▶ **AIM OF THE EXERCISE**:
From the records that follow, copy every line that contains the word "wash".

[[ RECORDS FOR THE TASK, beginning ]]

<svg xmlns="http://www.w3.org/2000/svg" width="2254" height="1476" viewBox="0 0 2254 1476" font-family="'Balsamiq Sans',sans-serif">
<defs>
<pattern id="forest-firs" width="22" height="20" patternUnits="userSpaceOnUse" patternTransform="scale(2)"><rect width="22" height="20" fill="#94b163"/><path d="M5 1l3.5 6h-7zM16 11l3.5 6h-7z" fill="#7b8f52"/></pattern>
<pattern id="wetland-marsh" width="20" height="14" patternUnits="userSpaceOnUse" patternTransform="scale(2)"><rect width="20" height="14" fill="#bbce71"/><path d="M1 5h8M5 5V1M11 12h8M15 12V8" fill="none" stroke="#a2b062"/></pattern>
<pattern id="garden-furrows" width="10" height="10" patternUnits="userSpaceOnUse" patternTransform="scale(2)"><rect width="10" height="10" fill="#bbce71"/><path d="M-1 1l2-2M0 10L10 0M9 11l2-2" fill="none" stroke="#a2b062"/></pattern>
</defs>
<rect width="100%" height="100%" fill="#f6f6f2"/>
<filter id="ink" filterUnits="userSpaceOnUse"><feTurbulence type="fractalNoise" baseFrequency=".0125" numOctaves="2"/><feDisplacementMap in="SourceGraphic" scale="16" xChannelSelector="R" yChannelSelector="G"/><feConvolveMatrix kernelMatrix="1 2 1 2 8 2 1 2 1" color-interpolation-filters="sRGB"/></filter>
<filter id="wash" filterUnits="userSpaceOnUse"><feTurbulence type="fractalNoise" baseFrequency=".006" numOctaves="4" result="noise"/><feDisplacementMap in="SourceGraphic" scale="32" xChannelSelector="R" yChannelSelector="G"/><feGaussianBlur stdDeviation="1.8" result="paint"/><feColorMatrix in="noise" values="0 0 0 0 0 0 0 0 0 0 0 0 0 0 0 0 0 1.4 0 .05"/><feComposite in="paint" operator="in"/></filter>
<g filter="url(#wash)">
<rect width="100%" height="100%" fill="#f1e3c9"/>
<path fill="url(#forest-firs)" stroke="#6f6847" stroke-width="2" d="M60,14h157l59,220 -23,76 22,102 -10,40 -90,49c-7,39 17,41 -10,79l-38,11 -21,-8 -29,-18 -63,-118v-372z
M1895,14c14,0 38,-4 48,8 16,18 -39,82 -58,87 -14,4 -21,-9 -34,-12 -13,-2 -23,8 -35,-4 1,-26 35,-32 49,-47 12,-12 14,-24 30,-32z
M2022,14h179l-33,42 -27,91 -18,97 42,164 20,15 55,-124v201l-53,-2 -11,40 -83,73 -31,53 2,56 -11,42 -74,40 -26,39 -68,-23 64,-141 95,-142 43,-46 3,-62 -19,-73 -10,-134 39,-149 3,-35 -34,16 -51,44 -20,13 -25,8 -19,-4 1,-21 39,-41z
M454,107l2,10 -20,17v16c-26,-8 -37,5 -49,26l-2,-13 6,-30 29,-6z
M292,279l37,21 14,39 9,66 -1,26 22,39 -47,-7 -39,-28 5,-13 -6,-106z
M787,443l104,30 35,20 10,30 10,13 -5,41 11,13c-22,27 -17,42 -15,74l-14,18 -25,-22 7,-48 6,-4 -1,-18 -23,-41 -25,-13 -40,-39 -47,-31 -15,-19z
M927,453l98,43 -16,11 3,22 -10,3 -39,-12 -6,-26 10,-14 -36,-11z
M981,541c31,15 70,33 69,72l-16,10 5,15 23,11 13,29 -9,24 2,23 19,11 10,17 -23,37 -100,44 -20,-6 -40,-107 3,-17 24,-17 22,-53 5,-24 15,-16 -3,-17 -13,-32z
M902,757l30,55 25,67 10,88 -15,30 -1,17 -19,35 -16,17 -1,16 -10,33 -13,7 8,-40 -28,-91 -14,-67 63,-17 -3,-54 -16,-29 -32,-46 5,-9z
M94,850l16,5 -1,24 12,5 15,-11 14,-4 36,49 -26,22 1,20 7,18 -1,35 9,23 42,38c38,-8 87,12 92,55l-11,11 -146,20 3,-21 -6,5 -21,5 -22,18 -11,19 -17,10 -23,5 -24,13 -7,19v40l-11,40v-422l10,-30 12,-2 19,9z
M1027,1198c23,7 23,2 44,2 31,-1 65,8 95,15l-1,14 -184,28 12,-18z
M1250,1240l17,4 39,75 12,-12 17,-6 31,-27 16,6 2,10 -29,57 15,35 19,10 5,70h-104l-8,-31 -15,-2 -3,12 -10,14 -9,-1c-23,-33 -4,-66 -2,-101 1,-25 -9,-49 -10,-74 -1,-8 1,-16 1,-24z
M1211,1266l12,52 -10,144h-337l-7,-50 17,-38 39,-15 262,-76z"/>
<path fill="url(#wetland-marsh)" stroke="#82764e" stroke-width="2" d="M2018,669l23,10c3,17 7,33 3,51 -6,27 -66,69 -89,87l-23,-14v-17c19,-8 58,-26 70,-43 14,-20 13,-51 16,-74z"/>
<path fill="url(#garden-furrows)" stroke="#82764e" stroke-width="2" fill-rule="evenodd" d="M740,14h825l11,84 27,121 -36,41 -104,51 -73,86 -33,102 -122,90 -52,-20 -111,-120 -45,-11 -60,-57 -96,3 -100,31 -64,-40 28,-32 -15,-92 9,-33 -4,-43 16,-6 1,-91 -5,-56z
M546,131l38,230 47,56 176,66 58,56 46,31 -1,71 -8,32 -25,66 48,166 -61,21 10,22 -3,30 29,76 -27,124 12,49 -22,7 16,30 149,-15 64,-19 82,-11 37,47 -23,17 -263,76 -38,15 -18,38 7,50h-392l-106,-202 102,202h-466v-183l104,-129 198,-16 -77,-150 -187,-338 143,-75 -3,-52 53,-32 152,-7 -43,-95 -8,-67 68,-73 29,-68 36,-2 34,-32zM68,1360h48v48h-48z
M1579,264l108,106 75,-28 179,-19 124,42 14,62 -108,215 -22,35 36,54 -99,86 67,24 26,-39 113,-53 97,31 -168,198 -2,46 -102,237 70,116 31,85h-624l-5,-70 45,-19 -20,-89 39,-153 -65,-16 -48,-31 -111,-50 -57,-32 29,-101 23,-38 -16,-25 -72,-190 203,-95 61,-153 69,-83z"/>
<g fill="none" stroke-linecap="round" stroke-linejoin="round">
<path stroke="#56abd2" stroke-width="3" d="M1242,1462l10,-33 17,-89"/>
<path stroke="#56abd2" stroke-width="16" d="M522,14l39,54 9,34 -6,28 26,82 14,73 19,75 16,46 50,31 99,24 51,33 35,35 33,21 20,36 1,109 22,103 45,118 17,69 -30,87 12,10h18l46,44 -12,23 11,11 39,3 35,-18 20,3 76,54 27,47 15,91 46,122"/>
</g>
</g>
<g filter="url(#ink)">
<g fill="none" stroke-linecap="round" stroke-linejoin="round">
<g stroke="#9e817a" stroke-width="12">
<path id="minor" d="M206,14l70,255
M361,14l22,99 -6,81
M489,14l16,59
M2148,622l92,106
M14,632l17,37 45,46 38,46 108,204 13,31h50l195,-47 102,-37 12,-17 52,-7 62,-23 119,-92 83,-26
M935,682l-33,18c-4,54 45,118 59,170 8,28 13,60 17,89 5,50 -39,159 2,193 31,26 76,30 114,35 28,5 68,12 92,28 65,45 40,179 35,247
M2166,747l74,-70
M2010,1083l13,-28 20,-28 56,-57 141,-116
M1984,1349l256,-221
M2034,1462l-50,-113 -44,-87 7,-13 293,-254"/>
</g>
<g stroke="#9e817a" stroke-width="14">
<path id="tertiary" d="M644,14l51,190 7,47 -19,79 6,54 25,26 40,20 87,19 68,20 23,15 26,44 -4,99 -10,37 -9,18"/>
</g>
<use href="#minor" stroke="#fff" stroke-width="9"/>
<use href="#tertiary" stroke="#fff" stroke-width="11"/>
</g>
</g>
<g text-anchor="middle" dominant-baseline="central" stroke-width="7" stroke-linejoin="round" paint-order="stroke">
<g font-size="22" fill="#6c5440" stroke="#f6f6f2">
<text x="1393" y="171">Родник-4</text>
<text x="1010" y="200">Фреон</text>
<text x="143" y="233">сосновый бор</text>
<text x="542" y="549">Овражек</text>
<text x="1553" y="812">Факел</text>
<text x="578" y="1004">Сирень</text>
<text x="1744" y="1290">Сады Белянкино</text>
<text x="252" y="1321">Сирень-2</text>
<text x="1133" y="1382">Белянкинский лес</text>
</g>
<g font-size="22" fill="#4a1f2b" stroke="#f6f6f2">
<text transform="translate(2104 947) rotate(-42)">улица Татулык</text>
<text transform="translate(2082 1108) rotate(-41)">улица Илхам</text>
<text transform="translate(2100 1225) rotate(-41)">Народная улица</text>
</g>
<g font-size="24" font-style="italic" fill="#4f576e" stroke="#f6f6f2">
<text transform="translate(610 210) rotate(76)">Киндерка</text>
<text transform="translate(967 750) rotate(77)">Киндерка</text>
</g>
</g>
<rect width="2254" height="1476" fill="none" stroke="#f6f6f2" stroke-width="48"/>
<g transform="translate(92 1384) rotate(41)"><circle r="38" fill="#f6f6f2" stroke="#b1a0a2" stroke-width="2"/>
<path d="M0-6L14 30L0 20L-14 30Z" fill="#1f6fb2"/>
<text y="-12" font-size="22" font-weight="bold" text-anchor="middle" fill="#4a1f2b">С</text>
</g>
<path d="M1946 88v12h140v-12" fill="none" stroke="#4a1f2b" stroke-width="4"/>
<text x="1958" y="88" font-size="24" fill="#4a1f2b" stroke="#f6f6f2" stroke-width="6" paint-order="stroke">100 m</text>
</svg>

[[ RECORDS FOR THE TASK, end ]]

▶ **SOLUTION FOR THIS TASK**:
<filter id="wash" filterUnits="userSpaceOnUse"><feTurbulence type="fractalNoise" baseFrequency=".006" numOctaves="4" result="noise"/><feDisplacementMap in="SourceGraphic" scale="32" xChannelSelector="R" yChannelSelector="G"/><feGaussianBlur stdDeviation="1.8" result="paint"/><feColorMatrix in="noise" values="0 0 0 0 0 0 0 0 0 0 0 0 0 0 0 0 0 1.4 0 .05"/><feComposite in="paint" operator="in"/></filter>
<g filter="url(#wash)">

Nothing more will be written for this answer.